When, some days later, you again call the large company with the truly appalling reputation for customer service to again request that the simple thing be done you are beginning to be disappointed with them. Though you have no great facility for expressing anger you try to sound at least a little miffed. Customer service person number 3 is as polite as his predecessors and, detecting that your gruntledness has been dissed, he is also apologetic. Not content with merely logging a request for the simple thing to be done on the computer system he telephones the Department of Simple Things and speaks to someone there. He is assured that the simple thing will definitely be done in the next 2 days. He is convinced that this is so and tells me so. Two days seems like a come down from the ambitious claims of 24 hours that had gone before but that word "definitely" comes as considerable consolation. You thank him and hang up.

When time (and rather more of it than two days at that) passes and the simple thing remains undone you are not unduly surprised but you are a little disappointed in the company whose appalling reputation for customer service would appear to be altogether too generous. It's not just that they can't manage to do the simple thing; it's the fact that the simple thing can remain undone after three requests without, apparently, anyone noting the fact and taking some kind of action. Or if, bizarrely, there is some reason why the simple thing is not, after all, so simple to achieve, there has been no attempt made to contact you to explain that this is the case. You wonder if this is not possible as perhaps they have no record of your telephone number. But then you remember that the large company provides your telephone service. It seems altogether more likely that they're just shit.

Request number 4, which you intend to escalate from miffed to quite irate, is dealt with by a very polite customer service employee who hangs up very quickly after telling you that the simple thing will be done in the next 24 hours. You don't have time to express the opinion that you're sure it won't. Had you done so you would have been right.

There may have been a similar request number 5 but by now you've kind of lost count.

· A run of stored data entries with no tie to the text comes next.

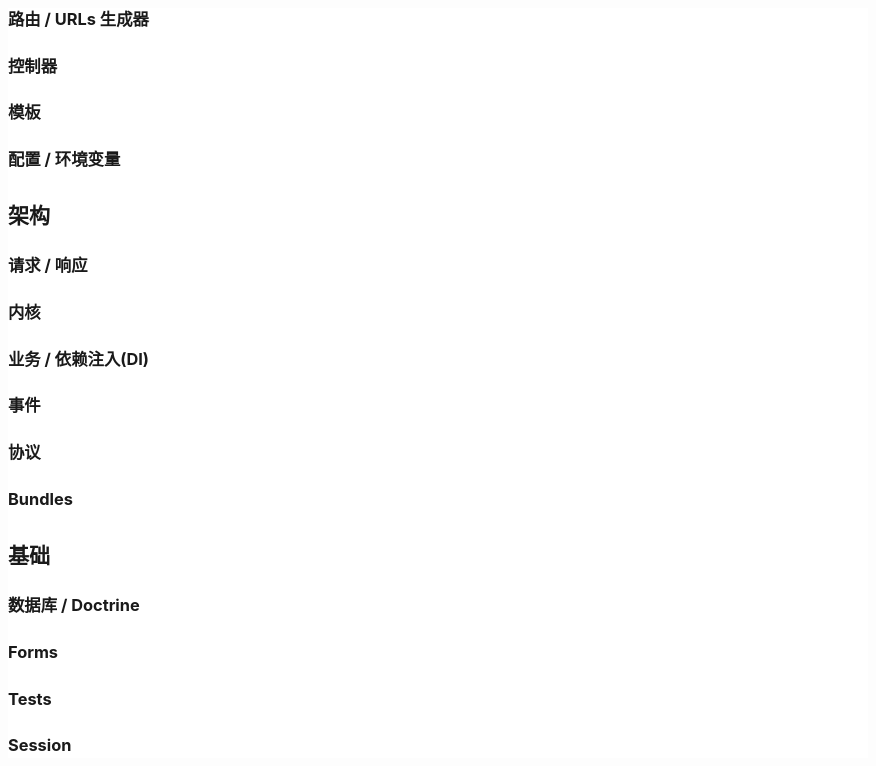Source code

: 



### 路由 / URLs 生成器



### 控制器



### 模板



### 配置 / 环境变量

## 架构

### 请求 / 响应



### 内核



### 业务 / 依赖注入(DI)



### 事件



### 协议



### Bundles

## 基础

### 数据库 / Doctrine



### Forms



### Tests



### Session
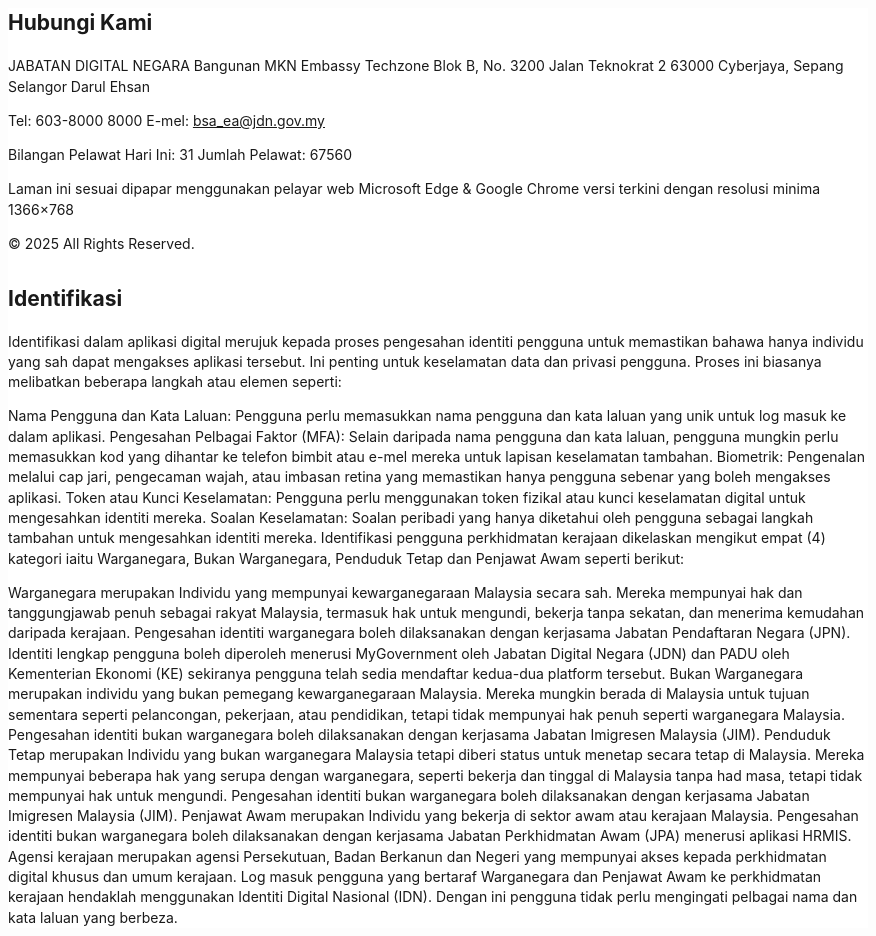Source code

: Hubungi Kami
------------

JABATAN DIGITAL NEGARA
Bangunan MKN Embassy Techzone
Blok B, No. 3200 Jalan Teknokrat 2
63000 Cyberjaya, Sepang
Selangor Darul Ehsan

Tel: 603-8000 8000
E-mel: [bsa_ea@jdn.gov.my](mailto:bsa_ea@jdn.gov.my)

Bilangan Pelawat Hari Ini: 31
Jumlah Pelawat: 67560

Laman ini sesuai dipapar menggunakan pelayar web Microsoft Edge & Google Chrome versi terkini dengan resolusi minima 1366×768

© 2025 All Rights Reserved.

Identifikasi
------------

Identifikasi dalam aplikasi digital merujuk kepada proses pengesahan identiti pengguna untuk memastikan bahawa hanya individu yang sah dapat mengakses aplikasi tersebut. Ini penting untuk keselamatan data dan privasi pengguna. Proses ini biasanya melibatkan beberapa langkah atau elemen seperti:

Nama Pengguna dan Kata Laluan: Pengguna perlu memasukkan nama pengguna dan kata laluan yang unik untuk log masuk ke dalam aplikasi.
Pengesahan Pelbagai Faktor (MFA): Selain daripada nama pengguna dan kata laluan, pengguna mungkin perlu memasukkan kod yang dihantar ke telefon bimbit atau e-mel mereka untuk lapisan keselamatan tambahan.
Biometrik: Pengenalan melalui cap jari, pengecaman wajah, atau imbasan retina yang memastikan hanya pengguna sebenar yang boleh mengakses aplikasi.
Token atau Kunci Keselamatan: Pengguna perlu menggunakan token fizikal atau kunci keselamatan digital untuk mengesahkan identiti mereka.
Soalan Keselamatan: Soalan peribadi yang hanya diketahui oleh pengguna sebagai langkah tambahan untuk mengesahkan identiti mereka.
Identifikasi pengguna perkhidmatan kerajaan dikelaskan mengikut empat (4) kategori iaitu Warganegara, Bukan Warganegara, Penduduk Tetap dan Penjawat Awam seperti berikut:

Warganegara merupakan Individu yang mempunyai kewarganegaraan Malaysia secara sah. Mereka mempunyai hak dan tanggungjawab penuh sebagai rakyat Malaysia, termasuk hak untuk mengundi, bekerja tanpa sekatan, dan menerima kemudahan daripada kerajaan. Pengesahan identiti warganegara boleh dilaksanakan dengan kerjasama Jabatan Pendaftaran Negara (JPN). Identiti lengkap pengguna boleh diperoleh menerusi MyGovernment oleh Jabatan Digital Negara (JDN) dan PADU oleh Kementerian Ekonomi (KE) sekiranya pengguna telah sedia mendaftar kedua-dua platform tersebut.
Bukan Warganegara merupakan individu yang bukan pemegang kewarganegaraan Malaysia. Mereka mungkin berada di Malaysia untuk tujuan sementara seperti pelancongan, pekerjaan, atau pendidikan, tetapi tidak mempunyai hak penuh seperti warganegara Malaysia. Pengesahan identiti bukan warganegara boleh dilaksanakan dengan kerjasama Jabatan Imigresen Malaysia (JIM).
Penduduk Tetap merupakan Individu yang bukan warganegara Malaysia tetapi diberi status untuk menetap secara tetap di Malaysia. Mereka mempunyai beberapa hak yang serupa dengan warganegara, seperti bekerja dan tinggal di Malaysia tanpa had masa, tetapi tidak mempunyai hak untuk mengundi. Pengesahan identiti bukan warganegara boleh dilaksanakan dengan kerjasama Jabatan Imigresen Malaysia (JIM).
Penjawat Awam merupakan Individu yang bekerja di sektor awam atau kerajaan Malaysia. Pengesahan identiti bukan warganegara boleh dilaksanakan dengan kerjasama Jabatan Perkhidmatan Awam (JPA) menerusi aplikasi HRMIS.
Agensi kerajaan merupakan agensi Persekutuan, Badan Berkanun dan Negeri yang mempunyai akses kepada perkhidmatan digital khusus dan umum kerajaan.
Log masuk pengguna yang bertaraf Warganegara dan Penjawat Awam ke perkhidmatan kerajaan hendaklah menggunakan Identiti Digital Nasional (IDN). Dengan ini pengguna tidak perlu mengingati pelbagai nama dan kata laluan yang berbeza.
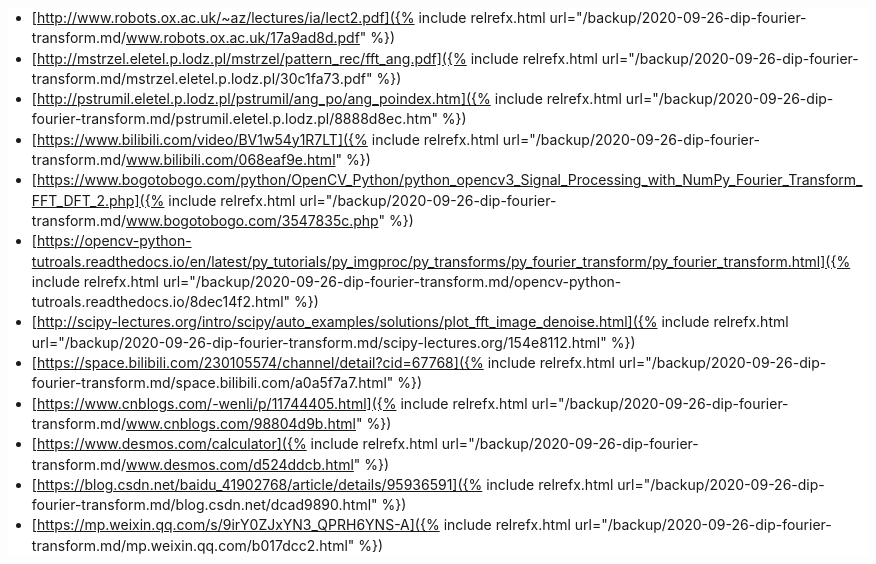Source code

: - [http://www.robots.ox.ac.uk/~az/lectures/ia/lect2.pdf]({% include relrefx.html url="/backup/2020-09-26-dip-fourier-transform.md/www.robots.ox.ac.uk/17a9ad8d.pdf" %})
- [http://mstrzel.eletel.p.lodz.pl/mstrzel/pattern_rec/fft_ang.pdf]({% include relrefx.html url="/backup/2020-09-26-dip-fourier-transform.md/mstrzel.eletel.p.lodz.pl/30c1fa73.pdf" %})
- [http://pstrumil.eletel.p.lodz.pl/pstrumil/ang_po/ang_poindex.htm]({% include relrefx.html url="/backup/2020-09-26-dip-fourier-transform.md/pstrumil.eletel.p.lodz.pl/8888d8ec.htm" %})
- [https://www.bilibili.com/video/BV1w54y1R7LT]({% include relrefx.html url="/backup/2020-09-26-dip-fourier-transform.md/www.bilibili.com/068eaf9e.html" %})
- [https://www.bogotobogo.com/python/OpenCV_Python/python_opencv3_Signal_Processing_with_NumPy_Fourier_Transform_FFT_DFT_2.php]({% include relrefx.html url="/backup/2020-09-26-dip-fourier-transform.md/www.bogotobogo.com/3547835c.php" %})
- [https://opencv-python-tutroals.readthedocs.io/en/latest/py_tutorials/py_imgproc/py_transforms/py_fourier_transform/py_fourier_transform.html]({% include relrefx.html url="/backup/2020-09-26-dip-fourier-transform.md/opencv-python-tutroals.readthedocs.io/8dec14f2.html" %})
- [http://scipy-lectures.org/intro/scipy/auto_examples/solutions/plot_fft_image_denoise.html]({% include relrefx.html url="/backup/2020-09-26-dip-fourier-transform.md/scipy-lectures.org/154e8112.html" %})
- [https://space.bilibili.com/230105574/channel/detail?cid=67768]({% include relrefx.html url="/backup/2020-09-26-dip-fourier-transform.md/space.bilibili.com/a0a5f7a7.html" %})
- [https://www.cnblogs.com/-wenli/p/11744405.html]({% include relrefx.html url="/backup/2020-09-26-dip-fourier-transform.md/www.cnblogs.com/98804d9b.html" %})
- [https://www.desmos.com/calculator]({% include relrefx.html url="/backup/2020-09-26-dip-fourier-transform.md/www.desmos.com/d524ddcb.html" %})
- [https://blog.csdn.net/baidu_41902768/article/details/95936591]({% include relrefx.html url="/backup/2020-09-26-dip-fourier-transform.md/blog.csdn.net/dcad9890.html" %})
- [https://mp.weixin.qq.com/s/9irY0ZJxYN3_QPRH6YNS-A]({% include relrefx.html url="/backup/2020-09-26-dip-fourier-transform.md/mp.weixin.qq.com/b017dcc2.html" %})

The next time you call the large company with an unparallelled reputation for utter uselessness in customer services that still in no way comes close to expressing how worthless and inept they actually are you have a plan. You will refuse to hang up until the simple thing has been done and you will employ escalating levels of carefully directed rage to convince the polite customer service employee it would be wise of him to ensure this happy outcome. Customer service employee number whatever reads through the notes of the previous customer service employees and recognises that this has gone on long enough. He will put you on hold while he talks to someone in the Department of Simple Things and finds out if there is any reason why the simple thing has not been done already and make every effort to ensure that it be done now without delay.

You hear 4 seconds of the dreadful "you are on hold" theme tune before the line goes dead.

You swear a good deal.

You write a long and boring entry on your weblog in which you coyly choose not to name the wretched bunch of wasters until the very end.

It's NTL. They're rubbish.


Comments:
Well you see what NTL cleverly do is treat their customer service employees appallingly badly so that they are better able to empathise with their callers.

All the same, I think the phone message in question arose from an honest mistake. The worker in question just got his script and an in house memo on company policy mixed up.